Broadcaster’s ban on cowboy films puts further strain on US-Turkey relations

Shown in this image is combination of screen grabs from the Cowboy movie The Man from Bitter Ridge, starring John Wayne. Turkey's state-run broadcaster TRT has stopped broadcasting cowboy movies in nprotest against US economic sanctions against its former ally. 
Updated 29 August 2018

Broadcaster’s ban on cowboy films puts further strain on US-Turkey relations

  • State-run TRT TV used to run US cowboy movies on Sundays since the 1980s
  • TRT has dropped cowboy movies to help protest the US economic embargo against Turkey

ANKARA, Turkey: Following Ankara's recent embargo on US-origin electronic goods in response to US sanctions on steel and manufacture imports, US-Turkey relations are further deteriorating with the latest decision of Turkish state-run broadcaster TRT to cease broadcasting Sunday morning cowboy movies and replace them with Turkish films.

(Supplied records)
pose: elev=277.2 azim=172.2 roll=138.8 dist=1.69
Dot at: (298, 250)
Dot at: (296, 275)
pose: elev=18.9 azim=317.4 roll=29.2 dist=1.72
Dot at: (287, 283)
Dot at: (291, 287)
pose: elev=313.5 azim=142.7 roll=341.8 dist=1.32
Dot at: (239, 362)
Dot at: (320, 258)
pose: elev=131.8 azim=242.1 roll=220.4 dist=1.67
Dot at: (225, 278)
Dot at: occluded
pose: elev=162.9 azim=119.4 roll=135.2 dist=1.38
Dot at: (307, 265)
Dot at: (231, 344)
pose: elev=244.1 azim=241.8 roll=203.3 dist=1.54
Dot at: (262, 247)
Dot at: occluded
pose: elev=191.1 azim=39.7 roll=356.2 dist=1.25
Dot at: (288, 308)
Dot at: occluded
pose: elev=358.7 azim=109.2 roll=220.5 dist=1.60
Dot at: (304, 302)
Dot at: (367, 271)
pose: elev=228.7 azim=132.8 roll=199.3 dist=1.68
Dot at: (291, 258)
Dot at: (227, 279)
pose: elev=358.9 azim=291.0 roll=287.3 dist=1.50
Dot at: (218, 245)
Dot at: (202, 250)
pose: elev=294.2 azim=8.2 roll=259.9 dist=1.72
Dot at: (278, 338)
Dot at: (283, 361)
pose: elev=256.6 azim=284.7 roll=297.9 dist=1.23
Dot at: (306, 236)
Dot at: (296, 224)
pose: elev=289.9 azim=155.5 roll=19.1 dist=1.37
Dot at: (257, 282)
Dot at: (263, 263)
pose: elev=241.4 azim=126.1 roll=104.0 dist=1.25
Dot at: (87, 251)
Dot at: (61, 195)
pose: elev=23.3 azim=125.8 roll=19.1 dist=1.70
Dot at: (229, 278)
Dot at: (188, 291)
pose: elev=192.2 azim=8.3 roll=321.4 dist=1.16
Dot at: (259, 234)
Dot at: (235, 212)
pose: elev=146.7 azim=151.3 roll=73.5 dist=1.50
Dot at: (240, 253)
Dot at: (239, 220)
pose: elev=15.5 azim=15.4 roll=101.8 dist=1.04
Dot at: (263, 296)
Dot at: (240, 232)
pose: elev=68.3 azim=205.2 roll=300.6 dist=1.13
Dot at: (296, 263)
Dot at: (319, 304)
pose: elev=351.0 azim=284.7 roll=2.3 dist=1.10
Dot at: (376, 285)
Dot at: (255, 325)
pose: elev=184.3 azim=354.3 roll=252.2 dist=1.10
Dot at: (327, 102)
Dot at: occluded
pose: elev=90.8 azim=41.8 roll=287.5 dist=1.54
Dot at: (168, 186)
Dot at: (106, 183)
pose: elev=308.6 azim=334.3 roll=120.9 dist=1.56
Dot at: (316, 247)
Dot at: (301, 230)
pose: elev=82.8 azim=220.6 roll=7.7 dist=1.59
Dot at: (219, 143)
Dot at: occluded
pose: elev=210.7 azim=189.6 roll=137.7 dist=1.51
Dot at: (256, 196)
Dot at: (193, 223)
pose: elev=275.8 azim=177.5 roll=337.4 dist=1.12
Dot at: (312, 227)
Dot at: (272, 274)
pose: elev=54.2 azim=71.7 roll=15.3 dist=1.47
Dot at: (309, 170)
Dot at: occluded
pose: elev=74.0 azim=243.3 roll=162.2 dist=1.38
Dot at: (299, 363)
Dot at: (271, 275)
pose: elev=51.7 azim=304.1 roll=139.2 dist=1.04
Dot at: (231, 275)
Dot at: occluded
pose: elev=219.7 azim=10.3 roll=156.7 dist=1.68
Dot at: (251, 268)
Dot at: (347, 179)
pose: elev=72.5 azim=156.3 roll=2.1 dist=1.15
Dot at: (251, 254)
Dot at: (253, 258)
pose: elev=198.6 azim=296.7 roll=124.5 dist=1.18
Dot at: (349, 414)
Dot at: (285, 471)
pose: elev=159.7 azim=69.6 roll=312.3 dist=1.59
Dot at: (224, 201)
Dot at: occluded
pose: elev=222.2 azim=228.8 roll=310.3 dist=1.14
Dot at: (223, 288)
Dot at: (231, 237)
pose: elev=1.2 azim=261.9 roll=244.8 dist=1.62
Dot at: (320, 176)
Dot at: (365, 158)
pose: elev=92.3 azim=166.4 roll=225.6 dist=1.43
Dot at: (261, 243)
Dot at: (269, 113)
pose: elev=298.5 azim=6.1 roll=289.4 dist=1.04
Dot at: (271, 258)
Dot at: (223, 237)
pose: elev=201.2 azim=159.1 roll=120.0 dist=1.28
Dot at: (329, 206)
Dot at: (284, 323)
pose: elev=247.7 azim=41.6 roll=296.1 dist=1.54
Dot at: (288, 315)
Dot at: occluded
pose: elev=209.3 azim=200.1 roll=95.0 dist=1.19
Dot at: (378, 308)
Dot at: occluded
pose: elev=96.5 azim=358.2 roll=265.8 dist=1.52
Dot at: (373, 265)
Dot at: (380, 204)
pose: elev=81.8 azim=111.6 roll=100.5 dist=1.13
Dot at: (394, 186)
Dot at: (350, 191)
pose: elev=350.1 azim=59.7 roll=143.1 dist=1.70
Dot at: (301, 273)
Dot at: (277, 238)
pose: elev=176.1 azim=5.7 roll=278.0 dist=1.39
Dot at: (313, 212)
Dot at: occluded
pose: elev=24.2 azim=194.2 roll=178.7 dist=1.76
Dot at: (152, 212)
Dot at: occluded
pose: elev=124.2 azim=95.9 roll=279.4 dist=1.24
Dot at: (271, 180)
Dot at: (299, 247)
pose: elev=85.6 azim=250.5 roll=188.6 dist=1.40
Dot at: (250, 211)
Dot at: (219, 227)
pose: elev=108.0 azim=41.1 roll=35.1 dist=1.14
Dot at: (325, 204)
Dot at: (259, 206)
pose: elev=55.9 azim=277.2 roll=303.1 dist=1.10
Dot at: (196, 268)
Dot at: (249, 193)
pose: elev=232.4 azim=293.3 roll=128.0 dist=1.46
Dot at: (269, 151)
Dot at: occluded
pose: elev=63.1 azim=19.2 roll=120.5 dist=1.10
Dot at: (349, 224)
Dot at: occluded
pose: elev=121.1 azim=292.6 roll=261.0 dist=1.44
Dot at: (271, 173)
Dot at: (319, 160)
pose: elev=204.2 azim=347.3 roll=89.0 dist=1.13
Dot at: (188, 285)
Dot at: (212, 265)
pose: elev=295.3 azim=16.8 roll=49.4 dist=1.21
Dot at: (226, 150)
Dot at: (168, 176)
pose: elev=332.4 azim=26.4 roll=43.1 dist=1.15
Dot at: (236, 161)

(What you will do) Rewrite the report on the cowboy-movie ban starting at "Shown in this" and ending at "with Turkish films.", putting "westerns" wherever "cowboy movies" appears.

(Complete response)
Shown in this image is combination of screen grabs from the Cowboy movie The Man from Bitter Ridge, starring John Wayne. Turkey's state-run broadcaster TRT has stopped broadcasting westerns in nprotest against US economic sanctions against its former ally. 
Updated 29 August 2018

Broadcaster’s ban on cowboy films puts further strain on US-Turkey relations

  • State-run TRT TV used to run US westerns on Sundays since the 1980s
  • TRT has dropped westerns to help protest the US economic embargo against Turkey

ANKARA, Turkey: Following Ankara's recent embargo on US-origin electronic goods in response to US sanctions on steel and manufacture imports, US-Turkey relations are further deteriorating with the latest decision of Turkish state-run broadcaster TRT to cease broadcasting Sunday morning westerns and replace them with Turkish films.